This repository contains the code and data associated with the research paper:
"Material discovery of secondary and natural cementitious precursors"
Authors: Soroush Mahjoubi, Vineeth Venugopal, Ipek Bensu Manav, Hessam Azarijafari, Randolph Kirchain, Elsa Olivetti
Cement production is a significant contributor to global greenhouse gas (GHG) emissions, primarily due to the production of clinker. This project aims to reduce these emissions by expanding the repertoire of secondary and natural cementitious precursors through data-driven, machine learning methods.
We developed models to predict the reactivity of cementitious materials and systematically identified potential substitutes for clinker, including secondary materials like construction and demolition wastes, and natural precursors such as rhyolite. Our approach combines large language models (LLMs) and multi-task neural networks to predict reactivity metrics, enabling the discovery of new materials that can reduce the GHG intensity of cement production.
Repository Contents The repository is organized into Jupyter notebooks that sequentially perform the tasks described in the paper:
1_keyword_filtering_and_preprocessing.ipynb Filters relevant literature using keywords and preprocesses the data for analysis.
2_Vector_database_for_tables.ipynb Creates a vector database for tables extracted from the literature using embeddings.
3_Evaluation_of_table_embeddings.ipynb Evaluates different embedding models for their effectiveness in retrieving relevant tables.
4_Table_extraction_with_fine-tuned_GPT_3.5.ipynb Extracts chemical compositions from tables using a fine-tuned GPT-3.5 model.

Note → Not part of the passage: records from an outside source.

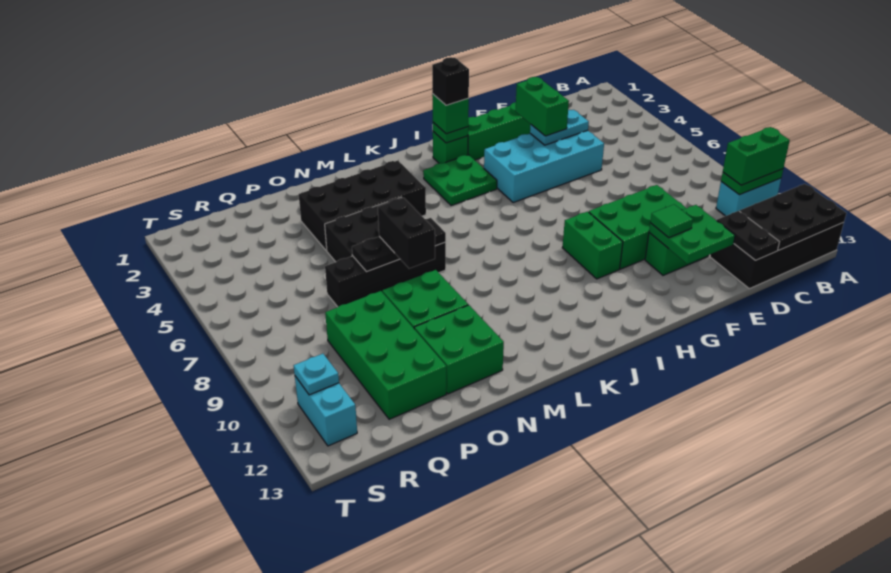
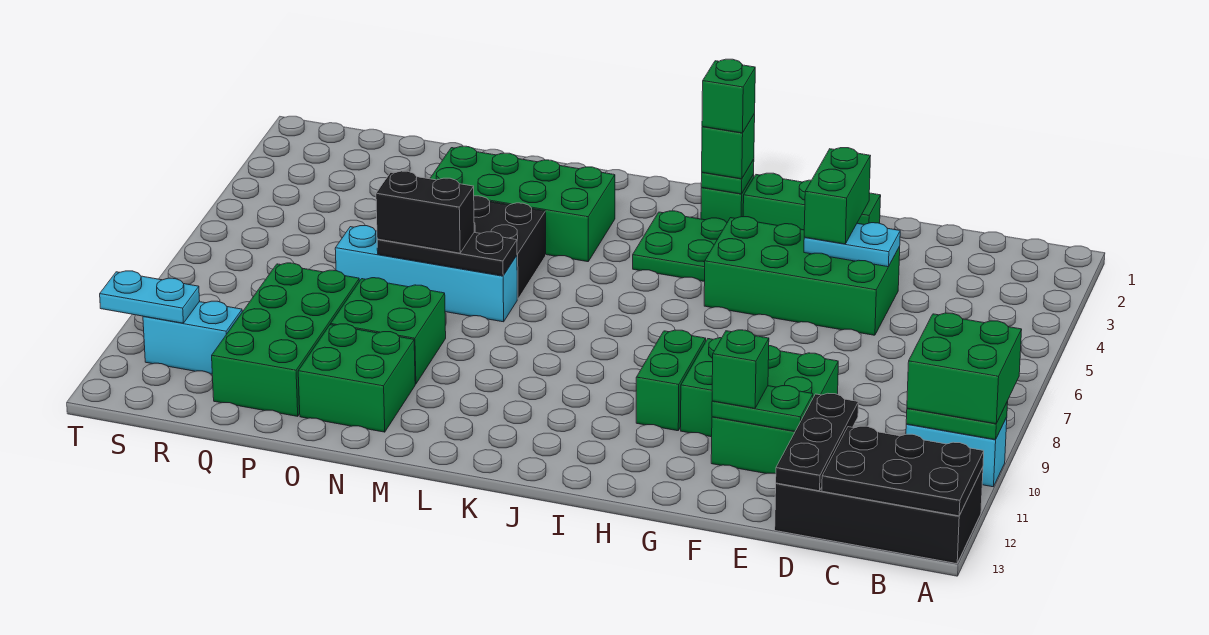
green 1x2 brick [723,127,790,185] -> green 2x2 brick [907,313,1022,424]
black 1x2 plate [717,211,779,260] -> black 1x3 plate [776,393,858,491]
cyan 2x4 brick [484,130,604,203] -> green 2x4 brick [704,217,900,335]
green 2x2 plate [649,205,735,264] -> green 1x2 plate [712,386,813,431]
green 1x1 tile [650,204,693,238] -> green 1x1 brick [712,330,769,408]
black 1x1 brick [432,57,469,105] -> green 1x1 brick [702,59,755,133]
black 2x4 brick [299,161,426,250] -> green 2x4 brick [430,146,615,262]
black 1x4 brick [325,242,446,307] -> cyan 1x4 brick [335,226,517,322]
black 1x2 brick [378,198,435,269] -> black 1x2 brick turned to [376,171,474,253]
cyan 1x2 brick [295,376,357,446] -> cyan 1x2 brick turned to [143,301,242,374]
cyan 1x1 plate [294,354,339,395] -> cyan 1x2 plate [100,271,200,323]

4_Table_extraction_with_fine-tuned_Mistral_7b.ipynb Alternative extraction of chemical compositions using a fine-tuned Mistral 7b model.
5_Evaluation_of_table_extraction.ipynb Assesses the performance of the table extraction methods.
6_Vector_database_for_sentences.ipynb Builds a vector database for sentences to aid in material classification.
7_Extraction_of_material_descriptors_with_Mistral_7b.ipynb Extracts material descriptors using the Mistral 7b model.
8_Categorize_materials_with_fine-tuned_GPT_3.5.ipynb Classifies materials into predefined categories using a fine-tuned GPT-3.5 model.
9_Train_the_multi-headed_NN_for_reactivity_prediction.ipynb Trains a multi-headed neural network to predict reactivity metrics.
10_Reactivity_prediction_of_extracted_materials.ipynb Predicts the reactivity of materials extracted from the literature.
11_Reactivity_prediction_of_natural_precursors.ipynb Applies the trained model to predict the reactivity of natural rock samples.